Sunny has developed chronic depression from implementing Pascal as a submission language in WYKOJ. He despises Pascal so much that he recently created a pull request to remove Pascal from WYKOJ entirely.

One day, Sunny stumbled upon Pascal's triangle in his M2 class. Pascal's triangle is constructed by summing adjacent elements in preceding rows. Note that the topmost row is the $ 0 $th row.

Just as he was about to drop M2 for his hatred for Pascal, he discovered a shocking fact about Pascal's triangle:

Indeed, the sum of all elements on the $ n $th row is $ 2^n $. Consider the $ 3 $rd row: $ 1 + 3 + 3 + 1 = 8 = 2^3 $. It seems that Sunny's depression has been cured by this amazing fact.

Now, Sunny is thinking about the sum of consecutive rows in Pascal's triangle.
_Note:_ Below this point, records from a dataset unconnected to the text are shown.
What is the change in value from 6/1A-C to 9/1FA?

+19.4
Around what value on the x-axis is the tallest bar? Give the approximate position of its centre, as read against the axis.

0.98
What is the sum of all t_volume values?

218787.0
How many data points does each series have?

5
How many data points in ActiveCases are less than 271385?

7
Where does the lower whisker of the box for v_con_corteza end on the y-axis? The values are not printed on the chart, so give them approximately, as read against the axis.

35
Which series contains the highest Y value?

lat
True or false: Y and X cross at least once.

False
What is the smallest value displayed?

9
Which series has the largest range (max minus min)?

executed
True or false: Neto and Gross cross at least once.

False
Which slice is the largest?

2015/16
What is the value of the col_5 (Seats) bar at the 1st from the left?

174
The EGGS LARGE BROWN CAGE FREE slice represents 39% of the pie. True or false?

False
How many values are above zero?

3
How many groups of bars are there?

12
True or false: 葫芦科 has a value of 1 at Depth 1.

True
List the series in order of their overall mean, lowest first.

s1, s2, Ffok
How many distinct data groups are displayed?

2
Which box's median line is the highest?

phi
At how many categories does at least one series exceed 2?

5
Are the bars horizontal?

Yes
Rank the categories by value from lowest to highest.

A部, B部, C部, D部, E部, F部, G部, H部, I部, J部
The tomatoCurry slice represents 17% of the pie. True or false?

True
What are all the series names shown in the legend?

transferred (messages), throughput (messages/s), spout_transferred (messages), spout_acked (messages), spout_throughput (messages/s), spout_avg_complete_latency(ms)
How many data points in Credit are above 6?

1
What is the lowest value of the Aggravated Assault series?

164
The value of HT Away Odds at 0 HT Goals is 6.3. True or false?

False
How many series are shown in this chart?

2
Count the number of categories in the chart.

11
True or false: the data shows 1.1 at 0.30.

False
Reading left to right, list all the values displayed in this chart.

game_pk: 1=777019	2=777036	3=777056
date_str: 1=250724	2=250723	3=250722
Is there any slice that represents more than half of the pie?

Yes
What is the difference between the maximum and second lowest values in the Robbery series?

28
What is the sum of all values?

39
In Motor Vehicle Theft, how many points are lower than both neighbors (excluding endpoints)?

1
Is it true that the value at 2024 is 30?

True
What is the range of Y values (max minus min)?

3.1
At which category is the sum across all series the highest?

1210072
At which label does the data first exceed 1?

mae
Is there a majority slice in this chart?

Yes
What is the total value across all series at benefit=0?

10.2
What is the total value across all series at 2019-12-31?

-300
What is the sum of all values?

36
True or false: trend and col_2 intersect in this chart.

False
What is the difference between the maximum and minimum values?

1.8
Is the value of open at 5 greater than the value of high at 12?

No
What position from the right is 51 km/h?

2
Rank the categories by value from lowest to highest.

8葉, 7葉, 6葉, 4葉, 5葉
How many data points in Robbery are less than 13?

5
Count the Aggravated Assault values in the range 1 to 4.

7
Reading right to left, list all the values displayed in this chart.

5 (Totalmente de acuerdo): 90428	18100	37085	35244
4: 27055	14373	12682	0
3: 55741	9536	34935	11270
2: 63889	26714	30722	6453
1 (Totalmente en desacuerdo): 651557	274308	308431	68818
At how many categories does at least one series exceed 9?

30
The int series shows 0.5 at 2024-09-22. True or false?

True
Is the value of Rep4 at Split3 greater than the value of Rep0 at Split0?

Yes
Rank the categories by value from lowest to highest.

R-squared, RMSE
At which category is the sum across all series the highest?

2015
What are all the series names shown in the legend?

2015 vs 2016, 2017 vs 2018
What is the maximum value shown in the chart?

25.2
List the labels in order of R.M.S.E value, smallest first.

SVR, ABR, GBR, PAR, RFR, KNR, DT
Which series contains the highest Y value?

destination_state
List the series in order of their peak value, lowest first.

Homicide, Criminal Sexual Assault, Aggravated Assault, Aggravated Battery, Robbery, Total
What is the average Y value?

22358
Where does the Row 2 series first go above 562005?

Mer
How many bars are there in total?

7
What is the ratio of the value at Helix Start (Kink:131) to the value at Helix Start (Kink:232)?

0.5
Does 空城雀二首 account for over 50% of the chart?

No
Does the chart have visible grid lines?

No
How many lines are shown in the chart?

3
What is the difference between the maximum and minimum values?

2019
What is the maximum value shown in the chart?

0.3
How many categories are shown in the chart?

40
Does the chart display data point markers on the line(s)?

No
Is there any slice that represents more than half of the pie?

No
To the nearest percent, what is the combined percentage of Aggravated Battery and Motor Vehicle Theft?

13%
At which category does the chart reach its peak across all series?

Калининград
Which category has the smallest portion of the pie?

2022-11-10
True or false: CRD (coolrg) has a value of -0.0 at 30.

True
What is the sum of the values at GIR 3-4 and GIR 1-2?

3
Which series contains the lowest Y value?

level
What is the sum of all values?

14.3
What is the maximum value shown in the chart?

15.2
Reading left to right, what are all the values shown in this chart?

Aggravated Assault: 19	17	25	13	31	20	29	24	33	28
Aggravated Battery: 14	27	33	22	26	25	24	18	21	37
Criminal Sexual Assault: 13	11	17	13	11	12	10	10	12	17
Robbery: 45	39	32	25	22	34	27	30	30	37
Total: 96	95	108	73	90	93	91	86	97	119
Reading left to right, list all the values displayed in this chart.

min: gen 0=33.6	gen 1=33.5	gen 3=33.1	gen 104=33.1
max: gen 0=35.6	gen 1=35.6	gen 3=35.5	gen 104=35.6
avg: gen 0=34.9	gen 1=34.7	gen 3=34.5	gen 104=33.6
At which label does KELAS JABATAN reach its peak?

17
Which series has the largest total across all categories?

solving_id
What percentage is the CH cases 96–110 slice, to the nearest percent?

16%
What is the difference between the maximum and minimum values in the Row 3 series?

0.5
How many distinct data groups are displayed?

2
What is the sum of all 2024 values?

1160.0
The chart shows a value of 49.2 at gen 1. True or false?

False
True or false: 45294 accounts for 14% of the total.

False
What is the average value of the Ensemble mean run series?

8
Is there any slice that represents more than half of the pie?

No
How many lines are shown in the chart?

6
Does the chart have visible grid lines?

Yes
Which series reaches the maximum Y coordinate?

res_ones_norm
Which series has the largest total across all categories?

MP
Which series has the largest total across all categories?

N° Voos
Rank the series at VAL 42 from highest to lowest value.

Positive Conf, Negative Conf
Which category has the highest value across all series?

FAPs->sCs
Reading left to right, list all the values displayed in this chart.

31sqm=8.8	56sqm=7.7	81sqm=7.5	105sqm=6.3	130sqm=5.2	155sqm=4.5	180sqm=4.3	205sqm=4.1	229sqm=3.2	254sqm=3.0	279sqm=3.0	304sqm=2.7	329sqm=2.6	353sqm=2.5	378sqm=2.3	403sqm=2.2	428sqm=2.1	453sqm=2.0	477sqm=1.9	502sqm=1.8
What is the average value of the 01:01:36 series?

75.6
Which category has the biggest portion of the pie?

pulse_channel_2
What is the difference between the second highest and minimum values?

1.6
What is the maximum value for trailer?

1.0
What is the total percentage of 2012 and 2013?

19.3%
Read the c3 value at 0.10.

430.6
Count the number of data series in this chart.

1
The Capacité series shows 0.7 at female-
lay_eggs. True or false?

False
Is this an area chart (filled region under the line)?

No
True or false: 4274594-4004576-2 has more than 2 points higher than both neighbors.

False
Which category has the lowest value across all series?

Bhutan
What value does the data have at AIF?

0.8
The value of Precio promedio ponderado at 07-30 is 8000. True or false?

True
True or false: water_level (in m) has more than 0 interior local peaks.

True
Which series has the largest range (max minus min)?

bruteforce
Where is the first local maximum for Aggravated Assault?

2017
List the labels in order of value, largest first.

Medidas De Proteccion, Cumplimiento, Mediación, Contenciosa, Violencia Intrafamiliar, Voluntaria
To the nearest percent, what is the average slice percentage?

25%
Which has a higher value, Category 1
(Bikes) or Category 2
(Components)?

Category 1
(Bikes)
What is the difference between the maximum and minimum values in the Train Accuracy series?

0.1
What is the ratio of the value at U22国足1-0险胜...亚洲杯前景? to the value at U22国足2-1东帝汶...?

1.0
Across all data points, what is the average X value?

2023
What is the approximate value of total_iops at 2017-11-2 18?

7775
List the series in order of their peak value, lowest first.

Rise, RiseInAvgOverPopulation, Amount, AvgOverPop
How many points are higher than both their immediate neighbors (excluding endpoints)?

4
Help Sunny find the sum of all elements from row $ a $ up to row $ b $, modulo $ 10^9+7 $.

Hint

The sum of all elements on the $ n $th row is $ 2^n $, which is $ 1 \underbrace{0 \ldots 00}_{n \text{ zeros}} $ in binary.

Input

The only line of input consists of two integers $ a $ and $ b $.

Output

Output the required sum modulo $ 10^9+7 $.

Constraints

Subtask 1 (30%): $ 0 \le a \le b \le 10^3 $
Subtask 2 (30%): $ 0 \le a \le b \le 10^6 $
Subtask 3 (40%): $ 0 \le a \le b \le 10^9 $